U.S. President Barack Obama, who has publically called for shutting down the prison, has warned that the recent Paris attacks on Nov. 13 that left 130 people dead could once again delay the closure of Guantanamo.

"I guarantee you there will be strong resistance, because in the aftermath of Paris, I think that there is just a very strong tendency for us to get worked up around issues that don’t actually make us safer but make for good political soundbites," Obama had said, hinting at the challenges he faces at the U.S. Congress over the issue.

Andy Worthington, a U.K.-based investigative journalist, said that the attitude of the U.S. Congress regarding the Guantanamo issue is unforgivable.

"I don’t think Guantanamo will be closed sometime soon. There is a big struggle between Obama administration and the Congress.
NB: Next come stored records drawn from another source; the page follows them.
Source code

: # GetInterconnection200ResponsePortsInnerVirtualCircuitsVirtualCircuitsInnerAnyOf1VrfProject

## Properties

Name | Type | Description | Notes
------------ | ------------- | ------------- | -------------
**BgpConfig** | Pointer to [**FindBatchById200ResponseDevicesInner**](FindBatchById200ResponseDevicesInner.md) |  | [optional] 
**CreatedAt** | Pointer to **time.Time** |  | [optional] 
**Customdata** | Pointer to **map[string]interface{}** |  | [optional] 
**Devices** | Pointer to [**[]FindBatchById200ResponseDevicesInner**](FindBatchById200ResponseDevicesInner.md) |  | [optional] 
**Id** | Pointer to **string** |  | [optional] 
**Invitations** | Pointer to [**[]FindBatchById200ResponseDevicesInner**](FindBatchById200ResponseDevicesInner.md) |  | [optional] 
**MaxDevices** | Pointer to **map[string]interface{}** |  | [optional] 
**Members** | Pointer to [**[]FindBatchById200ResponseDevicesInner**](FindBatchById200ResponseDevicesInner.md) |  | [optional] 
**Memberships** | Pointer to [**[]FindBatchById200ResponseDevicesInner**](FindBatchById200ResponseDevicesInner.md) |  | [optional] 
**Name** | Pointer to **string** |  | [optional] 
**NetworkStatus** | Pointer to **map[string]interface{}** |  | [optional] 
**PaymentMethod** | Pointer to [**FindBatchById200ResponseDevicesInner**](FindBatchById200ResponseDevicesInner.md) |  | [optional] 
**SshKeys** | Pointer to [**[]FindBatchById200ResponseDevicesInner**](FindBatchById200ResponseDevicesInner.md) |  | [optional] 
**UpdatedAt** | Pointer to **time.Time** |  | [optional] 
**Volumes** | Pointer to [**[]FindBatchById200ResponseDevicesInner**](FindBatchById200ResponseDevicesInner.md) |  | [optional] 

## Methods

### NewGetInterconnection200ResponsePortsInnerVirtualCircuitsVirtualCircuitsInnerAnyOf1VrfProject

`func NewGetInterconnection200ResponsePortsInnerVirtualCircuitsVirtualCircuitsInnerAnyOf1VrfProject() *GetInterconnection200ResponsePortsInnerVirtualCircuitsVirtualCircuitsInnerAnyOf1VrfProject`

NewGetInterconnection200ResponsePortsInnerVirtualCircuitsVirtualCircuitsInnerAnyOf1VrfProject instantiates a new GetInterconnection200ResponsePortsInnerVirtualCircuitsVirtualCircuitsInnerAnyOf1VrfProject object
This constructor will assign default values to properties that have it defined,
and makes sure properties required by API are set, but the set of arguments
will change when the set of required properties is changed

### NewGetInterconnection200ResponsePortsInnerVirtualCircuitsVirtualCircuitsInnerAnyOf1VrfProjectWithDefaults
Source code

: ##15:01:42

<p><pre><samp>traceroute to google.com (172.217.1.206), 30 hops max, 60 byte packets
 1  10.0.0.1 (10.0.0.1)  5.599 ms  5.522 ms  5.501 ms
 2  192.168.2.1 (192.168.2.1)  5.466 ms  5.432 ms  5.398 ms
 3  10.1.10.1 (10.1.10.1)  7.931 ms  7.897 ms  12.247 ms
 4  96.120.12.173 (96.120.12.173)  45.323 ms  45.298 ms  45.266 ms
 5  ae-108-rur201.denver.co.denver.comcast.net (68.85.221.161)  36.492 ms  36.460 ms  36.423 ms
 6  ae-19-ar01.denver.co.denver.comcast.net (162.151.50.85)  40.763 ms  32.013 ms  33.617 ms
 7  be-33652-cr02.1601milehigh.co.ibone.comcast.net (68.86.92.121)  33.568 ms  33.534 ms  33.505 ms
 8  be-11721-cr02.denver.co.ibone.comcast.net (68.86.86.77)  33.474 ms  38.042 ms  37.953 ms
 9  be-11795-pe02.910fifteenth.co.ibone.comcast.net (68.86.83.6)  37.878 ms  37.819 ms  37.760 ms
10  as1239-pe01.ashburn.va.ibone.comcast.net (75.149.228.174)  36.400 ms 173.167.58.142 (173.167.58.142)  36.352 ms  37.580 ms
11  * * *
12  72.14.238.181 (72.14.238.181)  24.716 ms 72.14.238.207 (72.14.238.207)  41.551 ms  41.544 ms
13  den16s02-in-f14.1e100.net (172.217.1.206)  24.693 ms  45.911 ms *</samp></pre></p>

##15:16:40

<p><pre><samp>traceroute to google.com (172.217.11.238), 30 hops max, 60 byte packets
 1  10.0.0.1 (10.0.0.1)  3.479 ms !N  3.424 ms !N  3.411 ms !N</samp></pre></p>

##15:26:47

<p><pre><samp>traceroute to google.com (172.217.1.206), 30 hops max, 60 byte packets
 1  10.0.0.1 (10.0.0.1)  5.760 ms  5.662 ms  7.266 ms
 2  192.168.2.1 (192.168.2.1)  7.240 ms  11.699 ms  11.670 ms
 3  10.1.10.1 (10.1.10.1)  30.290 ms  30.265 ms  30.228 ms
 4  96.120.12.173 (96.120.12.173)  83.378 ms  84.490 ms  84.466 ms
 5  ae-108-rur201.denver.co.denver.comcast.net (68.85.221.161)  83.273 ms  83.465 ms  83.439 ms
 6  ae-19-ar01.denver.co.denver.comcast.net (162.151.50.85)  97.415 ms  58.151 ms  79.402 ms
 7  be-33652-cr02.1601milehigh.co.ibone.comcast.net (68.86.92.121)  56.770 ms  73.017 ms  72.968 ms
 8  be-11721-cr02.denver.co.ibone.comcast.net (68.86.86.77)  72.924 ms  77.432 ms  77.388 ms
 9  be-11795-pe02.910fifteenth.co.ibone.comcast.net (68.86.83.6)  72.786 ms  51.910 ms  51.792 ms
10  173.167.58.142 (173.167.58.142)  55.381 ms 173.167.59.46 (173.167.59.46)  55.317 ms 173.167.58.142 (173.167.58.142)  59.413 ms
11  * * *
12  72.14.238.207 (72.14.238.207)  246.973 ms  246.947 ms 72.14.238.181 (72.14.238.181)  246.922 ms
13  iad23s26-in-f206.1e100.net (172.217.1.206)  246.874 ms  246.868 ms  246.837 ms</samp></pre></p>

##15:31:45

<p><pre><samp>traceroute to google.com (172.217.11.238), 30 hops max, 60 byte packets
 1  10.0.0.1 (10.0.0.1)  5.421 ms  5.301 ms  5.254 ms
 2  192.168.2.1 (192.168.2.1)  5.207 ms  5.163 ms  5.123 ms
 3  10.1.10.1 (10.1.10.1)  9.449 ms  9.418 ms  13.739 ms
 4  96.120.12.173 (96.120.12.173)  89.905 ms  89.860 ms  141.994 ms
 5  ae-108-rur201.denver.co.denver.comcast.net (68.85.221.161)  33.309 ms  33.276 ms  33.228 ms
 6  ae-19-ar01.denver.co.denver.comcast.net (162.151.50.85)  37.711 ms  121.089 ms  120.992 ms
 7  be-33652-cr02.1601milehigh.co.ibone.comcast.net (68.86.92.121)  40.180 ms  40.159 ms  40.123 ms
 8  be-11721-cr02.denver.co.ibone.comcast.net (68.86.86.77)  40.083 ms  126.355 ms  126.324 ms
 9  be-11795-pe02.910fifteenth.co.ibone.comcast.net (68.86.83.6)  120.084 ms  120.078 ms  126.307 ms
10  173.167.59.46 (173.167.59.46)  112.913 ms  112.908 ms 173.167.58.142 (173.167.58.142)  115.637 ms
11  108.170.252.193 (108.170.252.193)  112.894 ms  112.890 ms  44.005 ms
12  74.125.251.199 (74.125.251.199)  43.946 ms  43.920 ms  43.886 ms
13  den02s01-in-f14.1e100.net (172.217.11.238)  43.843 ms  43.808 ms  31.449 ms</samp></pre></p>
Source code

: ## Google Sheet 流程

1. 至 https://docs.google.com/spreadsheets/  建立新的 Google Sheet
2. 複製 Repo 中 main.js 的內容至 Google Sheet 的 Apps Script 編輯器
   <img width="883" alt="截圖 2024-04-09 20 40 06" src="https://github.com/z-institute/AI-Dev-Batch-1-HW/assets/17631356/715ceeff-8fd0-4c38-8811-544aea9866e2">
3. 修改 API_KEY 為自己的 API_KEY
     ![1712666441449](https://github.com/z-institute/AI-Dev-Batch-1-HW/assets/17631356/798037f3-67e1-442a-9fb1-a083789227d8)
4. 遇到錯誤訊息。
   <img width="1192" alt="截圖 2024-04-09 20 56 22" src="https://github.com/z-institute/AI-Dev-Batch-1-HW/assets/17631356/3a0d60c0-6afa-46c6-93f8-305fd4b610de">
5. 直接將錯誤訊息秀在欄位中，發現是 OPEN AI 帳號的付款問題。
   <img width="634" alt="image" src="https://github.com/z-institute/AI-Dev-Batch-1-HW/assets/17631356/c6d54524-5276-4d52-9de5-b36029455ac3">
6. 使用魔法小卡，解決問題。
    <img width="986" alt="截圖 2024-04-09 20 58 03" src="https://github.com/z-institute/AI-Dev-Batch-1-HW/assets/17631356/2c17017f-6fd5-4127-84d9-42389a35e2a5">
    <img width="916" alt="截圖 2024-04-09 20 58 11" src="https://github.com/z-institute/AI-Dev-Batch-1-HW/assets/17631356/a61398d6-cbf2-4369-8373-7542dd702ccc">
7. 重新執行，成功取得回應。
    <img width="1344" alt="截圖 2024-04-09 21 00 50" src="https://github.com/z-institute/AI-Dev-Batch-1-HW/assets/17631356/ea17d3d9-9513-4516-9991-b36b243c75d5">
The Congress is trying very hard to make sure President Obama cannot close it, which is absolutely something unforgivable. It is a terrible thing when countries claim to respect the rule of law than abandon the rule of law, which is what happens in Guantanamo," Worthington said.

There are now 107 detainees being held at Guantanamo who are deprived of their rights.

"They essentially have no rights, as the former U.S. President George Bush intended from the beginning. These people have been exposed to different torture techniques over the years. However, the very notion of holding people without a charge or trial, without knowledge of when they are ever going to be released, is the most terrible one," Worthington added.

In June, three major rights groups called on Attorney General Loretta Lynch to investigate the CIA for alleged torture and other rights violations of prisoners in the agency’s custody.

In a letter to Lynch, the American Civil Liberties Union, Human Rights Watch and Amnesty International noted the December 2014 release of a scathing U.S. Senate report that catalogued grisly details of the agency’s interrogation practices.

The more than 6,000-page report, of which a 500-page executive summary was made public, found that the CIA’s "enhanced interrogation techniques" under the George W. Bush administration were more brutal and extensive than initially thought.

Among the more cruel techniques, the report noted that the CIA employed the use of nudity, waterboarding -- which it said induces convulsions and vomiting, sleep deprivation for as long as 180 hours, and unnecessary "rectal hydration" or "rectal feeding".